I already managed to get VRRP running on both GNS3 and real Cisco routers, but since it’s supposed to be a standard, why not try it in a multivendor environment? My favorite non-Cisco router is Vyatta: it’s a stripped-down Linux with nothing left but the kernel and network-related packages already installed. The command line handles somewhat like a Cisco IOS. Since it can run on almost any x86 hardware, you can virtualize it too, so it’s an easy solution in my lab. The basic version is free.

I followed the guide I found on openmaniak.com and got it running in no time. I used the following configuration: 192.168.0.2 for the Vyatta, 192.168.0.3 for the Cisco router (a 2611 running 12.3 IOS), and 192.168.0.5 as the virtual IP address.

I started and configured my Vyatta first. Here you see it sending VRRP multicasts to 224.0.0.18, to announce to the other router(s) that he’s currently the master and will handle all packets send to 192.168.0.5, the virtual address.

VRRP Vyatta

Next, I booted and configured the Cisco router. Note that both configurations used the ‘preempt’ command, which means that if a ‘better’ router is present in the subnet, it will immediately assume the master role, instead of waiting until the current leader (the Vyatta) goes down. The ‘better’ router here means the one with the higher priority, or in case of a tie, the one with the highest IP address.

Since the Cisco router has a higher IP address, it takes the master role after a few seconds:

After the Cisco router becomes the master, it will handle any packet destined for 192.168.0.5. Should the router fail, for example by me unplugging the ethernet cable, the Vyatta router will take the master role again and the address 192.168.0.5 will stay reachable.

So far so good. But I did come across a small problem in my tests. if you watch both images closely, you’ll notice that the Cisco router is using a source MAC address of 00:00:5e:00:01:01. This is correct, because this is the MAC address that must be used according to the RFC. (The last ’01’ is the VRRP group 1. Had I configured it with VRRP group 5, it would be ’05’.)

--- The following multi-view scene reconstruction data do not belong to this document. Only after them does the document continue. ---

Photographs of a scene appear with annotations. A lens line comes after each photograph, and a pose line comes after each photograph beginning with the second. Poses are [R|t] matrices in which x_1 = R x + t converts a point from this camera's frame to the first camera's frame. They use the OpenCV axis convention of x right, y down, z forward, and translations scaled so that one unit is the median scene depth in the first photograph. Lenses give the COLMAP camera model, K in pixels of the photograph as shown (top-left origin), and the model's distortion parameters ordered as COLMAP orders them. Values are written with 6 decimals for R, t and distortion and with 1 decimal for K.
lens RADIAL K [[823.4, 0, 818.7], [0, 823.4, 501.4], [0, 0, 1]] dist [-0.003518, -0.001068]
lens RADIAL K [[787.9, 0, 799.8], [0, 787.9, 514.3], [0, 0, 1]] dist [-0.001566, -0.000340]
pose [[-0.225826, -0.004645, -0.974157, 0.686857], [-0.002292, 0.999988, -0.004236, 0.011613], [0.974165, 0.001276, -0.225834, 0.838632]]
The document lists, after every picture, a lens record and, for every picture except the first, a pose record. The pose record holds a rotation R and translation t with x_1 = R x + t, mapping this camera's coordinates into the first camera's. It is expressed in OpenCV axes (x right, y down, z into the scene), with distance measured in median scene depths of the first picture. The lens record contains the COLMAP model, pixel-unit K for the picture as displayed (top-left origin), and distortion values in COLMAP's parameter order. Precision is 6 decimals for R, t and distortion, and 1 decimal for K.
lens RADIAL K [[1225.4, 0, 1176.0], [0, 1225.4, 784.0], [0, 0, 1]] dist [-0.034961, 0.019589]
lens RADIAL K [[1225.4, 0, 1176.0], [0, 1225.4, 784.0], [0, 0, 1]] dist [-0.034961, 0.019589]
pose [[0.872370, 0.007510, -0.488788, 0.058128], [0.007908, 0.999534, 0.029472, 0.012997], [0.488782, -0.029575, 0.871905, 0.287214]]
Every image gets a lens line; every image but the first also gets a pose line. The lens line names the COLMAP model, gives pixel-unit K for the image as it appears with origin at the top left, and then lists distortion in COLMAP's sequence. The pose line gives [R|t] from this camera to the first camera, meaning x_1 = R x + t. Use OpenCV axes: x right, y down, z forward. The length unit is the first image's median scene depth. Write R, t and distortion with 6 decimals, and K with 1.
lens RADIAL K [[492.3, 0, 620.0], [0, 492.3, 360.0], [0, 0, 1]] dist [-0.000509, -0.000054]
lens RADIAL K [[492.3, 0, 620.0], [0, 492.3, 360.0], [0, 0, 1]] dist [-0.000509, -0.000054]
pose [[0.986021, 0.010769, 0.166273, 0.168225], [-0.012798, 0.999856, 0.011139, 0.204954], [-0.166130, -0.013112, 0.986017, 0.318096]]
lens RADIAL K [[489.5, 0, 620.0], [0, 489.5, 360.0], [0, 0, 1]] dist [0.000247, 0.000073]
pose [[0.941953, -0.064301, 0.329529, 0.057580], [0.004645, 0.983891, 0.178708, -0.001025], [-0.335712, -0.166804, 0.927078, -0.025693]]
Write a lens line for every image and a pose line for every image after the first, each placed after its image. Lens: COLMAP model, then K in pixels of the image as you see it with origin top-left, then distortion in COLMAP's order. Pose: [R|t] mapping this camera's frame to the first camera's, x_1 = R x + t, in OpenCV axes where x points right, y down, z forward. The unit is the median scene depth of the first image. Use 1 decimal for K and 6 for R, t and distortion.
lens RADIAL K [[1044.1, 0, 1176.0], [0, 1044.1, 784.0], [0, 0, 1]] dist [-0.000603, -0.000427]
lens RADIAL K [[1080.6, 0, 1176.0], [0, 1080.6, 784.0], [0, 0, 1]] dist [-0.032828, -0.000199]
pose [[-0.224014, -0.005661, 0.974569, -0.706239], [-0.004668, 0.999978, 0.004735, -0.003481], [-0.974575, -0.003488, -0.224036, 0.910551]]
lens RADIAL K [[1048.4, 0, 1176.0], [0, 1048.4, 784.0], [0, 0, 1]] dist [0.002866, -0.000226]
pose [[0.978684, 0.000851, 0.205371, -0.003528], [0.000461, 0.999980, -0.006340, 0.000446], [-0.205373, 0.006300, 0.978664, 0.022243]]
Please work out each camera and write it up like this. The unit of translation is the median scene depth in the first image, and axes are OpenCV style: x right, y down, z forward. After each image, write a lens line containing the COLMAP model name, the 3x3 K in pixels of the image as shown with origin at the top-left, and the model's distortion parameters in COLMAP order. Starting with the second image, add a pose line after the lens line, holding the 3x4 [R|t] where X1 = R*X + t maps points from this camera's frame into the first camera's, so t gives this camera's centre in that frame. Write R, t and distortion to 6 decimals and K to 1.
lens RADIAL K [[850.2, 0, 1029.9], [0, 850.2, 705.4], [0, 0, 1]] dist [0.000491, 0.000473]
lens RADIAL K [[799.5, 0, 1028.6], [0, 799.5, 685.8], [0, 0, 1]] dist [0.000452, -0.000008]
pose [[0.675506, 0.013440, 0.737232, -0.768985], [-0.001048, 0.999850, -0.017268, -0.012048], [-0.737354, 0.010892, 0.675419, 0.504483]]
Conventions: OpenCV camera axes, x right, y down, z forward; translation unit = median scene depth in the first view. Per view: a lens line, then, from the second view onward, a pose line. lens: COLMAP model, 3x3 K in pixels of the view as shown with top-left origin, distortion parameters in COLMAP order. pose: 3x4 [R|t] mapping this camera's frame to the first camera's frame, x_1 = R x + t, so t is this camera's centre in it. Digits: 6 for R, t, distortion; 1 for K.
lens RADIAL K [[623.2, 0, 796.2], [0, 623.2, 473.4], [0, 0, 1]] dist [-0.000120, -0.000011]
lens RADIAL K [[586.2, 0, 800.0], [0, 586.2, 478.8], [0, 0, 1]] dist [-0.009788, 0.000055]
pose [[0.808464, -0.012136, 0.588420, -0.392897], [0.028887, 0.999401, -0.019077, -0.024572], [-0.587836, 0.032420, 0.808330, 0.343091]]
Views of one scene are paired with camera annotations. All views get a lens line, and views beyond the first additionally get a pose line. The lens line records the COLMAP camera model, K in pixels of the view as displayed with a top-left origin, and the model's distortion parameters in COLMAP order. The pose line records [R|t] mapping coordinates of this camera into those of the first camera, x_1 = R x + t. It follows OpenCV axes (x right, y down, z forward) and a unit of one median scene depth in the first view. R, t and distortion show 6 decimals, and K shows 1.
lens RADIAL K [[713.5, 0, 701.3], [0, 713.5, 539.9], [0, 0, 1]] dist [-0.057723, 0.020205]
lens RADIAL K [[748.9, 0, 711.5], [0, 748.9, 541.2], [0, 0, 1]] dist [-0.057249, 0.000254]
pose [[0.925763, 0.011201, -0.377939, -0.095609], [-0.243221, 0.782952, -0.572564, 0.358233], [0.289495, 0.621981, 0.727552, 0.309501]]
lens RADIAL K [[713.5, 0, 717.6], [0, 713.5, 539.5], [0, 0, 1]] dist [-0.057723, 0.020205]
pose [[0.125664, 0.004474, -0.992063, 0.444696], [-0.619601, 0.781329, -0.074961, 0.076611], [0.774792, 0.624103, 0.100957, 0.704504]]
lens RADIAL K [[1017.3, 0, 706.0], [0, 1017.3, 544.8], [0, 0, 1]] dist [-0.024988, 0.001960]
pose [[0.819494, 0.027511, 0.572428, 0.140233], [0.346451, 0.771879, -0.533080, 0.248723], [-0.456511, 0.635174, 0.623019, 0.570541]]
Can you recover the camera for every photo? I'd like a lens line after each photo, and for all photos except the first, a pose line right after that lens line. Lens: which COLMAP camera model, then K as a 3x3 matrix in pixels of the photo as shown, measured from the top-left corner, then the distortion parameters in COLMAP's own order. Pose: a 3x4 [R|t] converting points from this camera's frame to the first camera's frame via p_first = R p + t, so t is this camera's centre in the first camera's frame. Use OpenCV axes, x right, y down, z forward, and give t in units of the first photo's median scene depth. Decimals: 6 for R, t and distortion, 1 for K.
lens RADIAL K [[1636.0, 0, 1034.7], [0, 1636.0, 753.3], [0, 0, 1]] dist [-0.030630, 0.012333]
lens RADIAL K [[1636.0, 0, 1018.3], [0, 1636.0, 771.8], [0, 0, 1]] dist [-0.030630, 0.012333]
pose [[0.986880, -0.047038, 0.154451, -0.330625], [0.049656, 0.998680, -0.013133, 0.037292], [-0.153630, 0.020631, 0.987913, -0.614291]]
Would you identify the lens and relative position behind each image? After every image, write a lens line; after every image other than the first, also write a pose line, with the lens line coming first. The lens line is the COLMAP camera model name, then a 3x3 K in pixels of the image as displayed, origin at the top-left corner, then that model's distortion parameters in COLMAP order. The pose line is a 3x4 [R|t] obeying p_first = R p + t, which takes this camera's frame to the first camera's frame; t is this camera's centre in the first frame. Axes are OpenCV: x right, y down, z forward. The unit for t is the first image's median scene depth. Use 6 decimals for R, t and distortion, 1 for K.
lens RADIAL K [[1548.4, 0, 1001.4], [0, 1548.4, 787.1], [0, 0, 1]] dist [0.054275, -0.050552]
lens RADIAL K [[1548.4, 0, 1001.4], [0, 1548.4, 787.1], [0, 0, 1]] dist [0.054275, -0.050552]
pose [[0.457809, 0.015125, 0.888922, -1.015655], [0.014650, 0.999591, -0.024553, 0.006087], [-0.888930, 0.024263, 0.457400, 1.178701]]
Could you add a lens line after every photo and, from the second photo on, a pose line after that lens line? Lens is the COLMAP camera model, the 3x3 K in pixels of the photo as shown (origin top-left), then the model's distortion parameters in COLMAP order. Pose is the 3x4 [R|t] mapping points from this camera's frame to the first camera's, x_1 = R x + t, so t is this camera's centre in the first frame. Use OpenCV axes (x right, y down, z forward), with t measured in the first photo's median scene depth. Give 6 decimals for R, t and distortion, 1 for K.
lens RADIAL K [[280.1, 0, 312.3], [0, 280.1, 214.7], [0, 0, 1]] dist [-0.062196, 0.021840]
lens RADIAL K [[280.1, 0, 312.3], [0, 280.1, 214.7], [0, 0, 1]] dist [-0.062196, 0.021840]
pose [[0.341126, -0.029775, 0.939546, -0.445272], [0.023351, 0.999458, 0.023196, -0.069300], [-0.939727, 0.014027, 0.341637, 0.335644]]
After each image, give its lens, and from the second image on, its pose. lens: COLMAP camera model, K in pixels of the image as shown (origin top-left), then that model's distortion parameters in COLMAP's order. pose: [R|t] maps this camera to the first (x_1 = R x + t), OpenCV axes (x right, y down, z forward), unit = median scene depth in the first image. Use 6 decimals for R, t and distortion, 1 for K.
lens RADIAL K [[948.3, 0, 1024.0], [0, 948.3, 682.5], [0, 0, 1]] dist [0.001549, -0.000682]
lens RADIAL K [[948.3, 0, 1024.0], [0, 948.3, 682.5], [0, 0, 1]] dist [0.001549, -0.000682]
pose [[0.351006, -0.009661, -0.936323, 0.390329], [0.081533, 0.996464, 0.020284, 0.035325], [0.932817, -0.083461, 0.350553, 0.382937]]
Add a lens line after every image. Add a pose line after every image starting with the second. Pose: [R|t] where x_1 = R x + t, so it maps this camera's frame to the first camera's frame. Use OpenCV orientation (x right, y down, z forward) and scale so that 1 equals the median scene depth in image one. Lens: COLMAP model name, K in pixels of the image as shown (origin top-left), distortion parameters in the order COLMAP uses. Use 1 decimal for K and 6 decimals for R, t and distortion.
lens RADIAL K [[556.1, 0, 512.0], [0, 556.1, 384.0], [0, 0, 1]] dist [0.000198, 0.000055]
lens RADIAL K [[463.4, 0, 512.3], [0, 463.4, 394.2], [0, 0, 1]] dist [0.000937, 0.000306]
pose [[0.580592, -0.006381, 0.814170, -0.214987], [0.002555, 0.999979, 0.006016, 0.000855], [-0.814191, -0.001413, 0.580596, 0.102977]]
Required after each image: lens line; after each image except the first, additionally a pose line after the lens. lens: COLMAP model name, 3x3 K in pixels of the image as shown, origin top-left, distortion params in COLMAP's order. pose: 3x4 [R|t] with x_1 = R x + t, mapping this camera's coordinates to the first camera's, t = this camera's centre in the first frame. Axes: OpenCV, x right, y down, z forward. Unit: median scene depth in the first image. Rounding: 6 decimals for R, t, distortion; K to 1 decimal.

The Vyatta router does not use this MAC address but instead uses his own (00:0c:29:fd:d5:23, VMWare virtual NIC). I’ve done some research around the web and could not find anything conclusive, but I’ve heard of Linux versions having trouble using multiple source MAC addresses, so this may be the cause. It does create a problem though, because if a router fails in this configuration, the end devices are left with the wrong ARP information, making the 192.168.0.5 address unreachable after all. It’s possible to solve this issue by sending a Gratuitous ARP packet in case of a failure, but I didn’t notice such a packet in my tests, and it would still make things more complex than they are supposed to be. At this moment I am uncertain if VRRP works well in Vyatta. But that aside, I did learn a lot today.